Dr. Otis Malvin (Monty) Montgomery Papers
Dr. Otis Malvin (Monty) Montgomery was a journalism professor at Texas College of Arts and Industries. This collection is an autobiographical account of his life from 1907 to 1993.
Ladd Family Collection
The Ladd Family Collection consists primarily of personal correspondence between family members, photographs and scrapbook, legal materials, financial materials. Pauline Schostag Ladd (mother) or Robert Boyd Ladd (son) wrote or received the majority of the correspondence. The correspondence takes place mostly during the 20th century.
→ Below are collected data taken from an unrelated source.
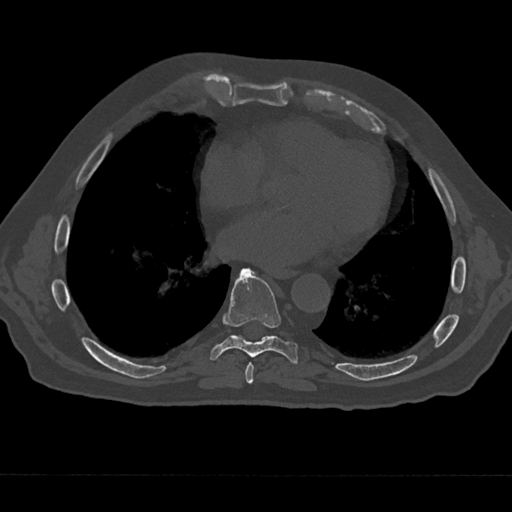
CT including the spine, one axial slice; position 316 of 797 along the scan axis; reconstruction kernel Br40s/3; bone window (W 1800 / L 400 HU); 0.5 mm slice thickness; 512 × 512 image matrix. Patient: male, 75 years. Case-level facts recorded for this patient, not image findings: primary cancer: renal; vertebrae with lytic lesions (as recorded): T4.
Structures marked on this image (semi-automatically segmented with operator editing):
- T7 vertebra: bounding box <241,362,259,384> (left, top, right, bottom; pixels)
- T8 vertebra: <210,269,298,364>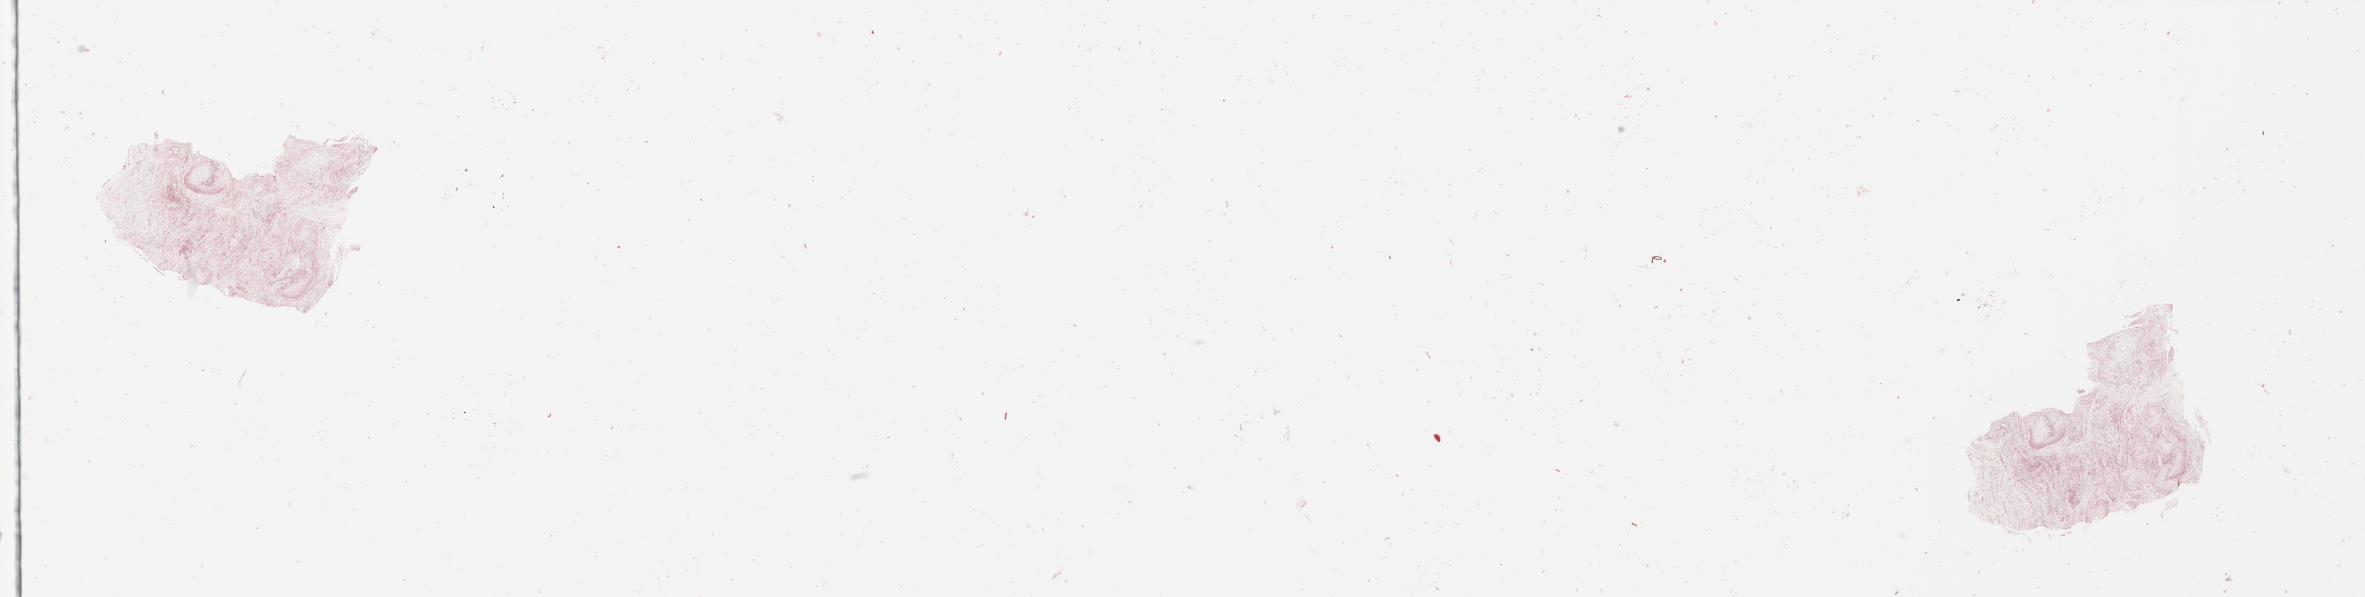
Hematoxylin and eosin (H&E) stained whole-slide image — whole scanned area (about 37.4 x 9.4 mm) shown as a low-resolution overview; head and neck, tissue type not recorded. Male, 64 y/o.
Patient diagnosis: Squamous cell carcinoma, NOS.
Both Pauline and Boyd were educators, Pauline at the elementary level and Boyd at the university level. The collection also documents most of the educational achievements of the family, and includes many of the diplomas and certificates. Reprocessing occurred in 2018 with the original accession numbers left on individual items and keeping the original order.
Conner Family Collection
John E. Conner was a member of the first faculty at the South Texas State Teachers College that opened in Kingsville in 1925. He was a chairman of the history department, and later dean of the college. He trained students in history by having them visit historic sites and collect documents throughout South Texas; establishing the Robert J. Kleberg History Club and laying the foundation of the South Texas Archives. He left personal papers, records of the South Texas Historical Association, and the early days of Texas College of Arts & Industries as well as research materials from his work and his study. His son, Dr. William Conner and his daughter-in-law Katherine Smith Conner also gave historical records, and family photographs.